Write out the listing below verbatim, omitting the pictures.
*** Dataset records Section Begins ***
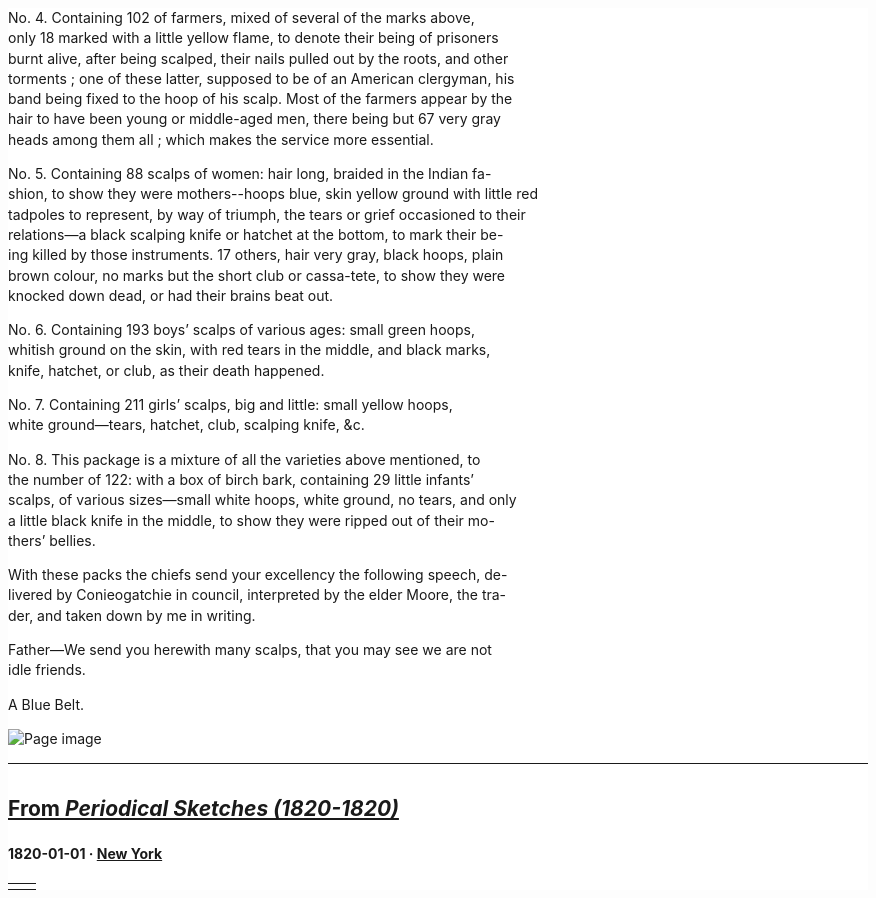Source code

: No. 4. Containing 102 of farmers, mixed of several of the marks above,  
only 18 marked with a little yellow flame, to denote their being of prisoners  
burnt alive, after being scalped, their nails pulled out by the roots, and other  
torments ; one of these latter, supposed to be of an American clergyman, his  
band being fixed to the hoop of his scalp. Most of the farmers appear by the  
hair to have been young or middle-aged men, there being but 67 very gray  
heads among them all ; which makes the service more essential.  
  
No. 5. Containing 88 scalps of women: hair long, braided in the Indian fa-  
shion, to show they were mothers--hoops blue, skin yellow ground with little red  
tadpoles to represent, by way of triumph, the tears or grief occasioned to their  
relations—a black scalping knife or hatchet at the bottom, to mark their be-  
ing killed by those instruments. 17 others, hair very gray, black hoops, plain  
brown colour, no marks but the short club or cassa-tete, to show they were  
knocked down dead, or had their brains beat out.  
  
No. 6. Containing 193 boys’ scalps of various ages: small green hoops,  
whitish ground on the skin, with red tears in the middle, and black marks,  
knife, hatchet, or club, as their death happened.  
  
No. 7. Containing 211 girls’ scalps, big and little: small yellow hoops,  
white ground—tears, hatchet, club, scalping knife, &amp;c.  
  
No. 8. This package is a mixture of all the varieties above mentioned, to  
the number of 122: with a box of birch bark, containing 29 little infants’  
scalps, of various sizes—small white hoops, white ground, no tears, and only  
a little black knife in the middle, to show they were ripped out of their mo-  
thers’ bellies.  
  
With these packs the chiefs send your excellency the following speech, de-  
livered by Conieogatchie in council, interpreted by the elder Moore, the tra-  
der, and taken down by me in writing.  
  
Father—We send you herewith many scalps, that you may see we are not  
idle friends.  
  
A Blue Belt.  

</td><td style="width: 50%; max-height: 75%; margin: auto; display: block;">
<img alt="Page image" src="https://iiif.archive.org/iiif/sim_periodical-sketches-by-an-american-patriot_1820_1&#0036;32/pct:13.568038,38.561947,72.547468,47.300885/,600/0/default.jpg"/>
</td>
</tr></table>

---

## [From _Periodical Sketches (1820-1820)_](https://archive.org/details/sim_periodical-sketches-by-an-american-patriot_1820_1/page/n34/mode/1up?view=theater)

#### 1820-01-01 &middot; [New York](http://dbpedia.org/resource/New_York_City)

<table style="width: 100%;"><tr><td style="width: 50%">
*** Dataset records Section Ends ***
Exercise response —
Source code

: No. 4. Containing 102 of farmers, mixed of several of the marks above,  
only 18 marked with a little yellow flame, to denote their being of prisoners  
burnt alive, after being scalped, their nails pulled out by the roots, and other  
torments ; one of these latter, supposed to be of an American clergyman, his  
band being fixed to the hoop of his scalp. Most of the farmers appear by the  
hair to have been young or middle-aged men, there being but 67 very gray  
heads among them all ; which makes the service more essential.  
  
No. 5. Containing 88 scalps of women: hair long, braided in the Indian fa-  
shion, to show they were mothers--hoops blue, skin yellow ground with little red  
tadpoles to represent, by way of triumph, the tears or grief occasioned to their  
relations—a black scalping knife or hatchet at the bottom, to mark their be-  
ing killed by those instruments. 17 others, hair very gray, black hoops, plain  
brown colour, no marks but the short club or cassa-tete, to show they were  
knocked down dead, or had their brains beat out.  
  
No. 6. Containing 193 boys’ scalps of various ages: small green hoops,  
whitish ground on the skin, with red tears in the middle, and black marks,  
knife, hatchet, or club, as their death happened.  
  
No. 7. Containing 211 girls’ scalps, big and little: small yellow hoops,  
white ground—tears, hatchet, club, scalping knife, &amp;c.  
  
No. 8. This package is a mixture of all the varieties above mentioned, to  
the number of 122: with a box of birch bark, containing 29 little infants’  
scalps, of various sizes—small white hoops, white ground, no tears, and only  
a little black knife in the middle, to show they were ripped out of their mo-  
thers’ bellies.  
  
With these packs the chiefs send your excellency the following speech, de-  
livered by Conieogatchie in council, interpreted by the elder Moore, the tra-  
der, and taken down by me in writing.  
  
Father—We send you herewith many scalps, that you may see we are not  
idle friends.  
  
A Blue Belt.  

</td><td style="width: 50%; max-height: 75%; margin: auto; display: block;">
<img alt="Page image" src="https://iiif.archive.org/iiif/sim_periodical-sketches-by-an-american-patriot_1820_1&#0036;32/pct:13.568038,38.561947,72.547468,47.300885/,600/0/default.jpg"/>
</td>
</tr></table>

---

## [From _Periodical Sketches (1820-1820)_](https://archive.org/details/sim_periodical-sketches-by-an-american-patriot_1820_1/page/n34/mode/1up?view=theater)

#### 1820-01-01 &middot; [New York](http://dbpedia.org/resource/New_York_City)

<table style="width: 100%;"><tr><td style="width: 50%">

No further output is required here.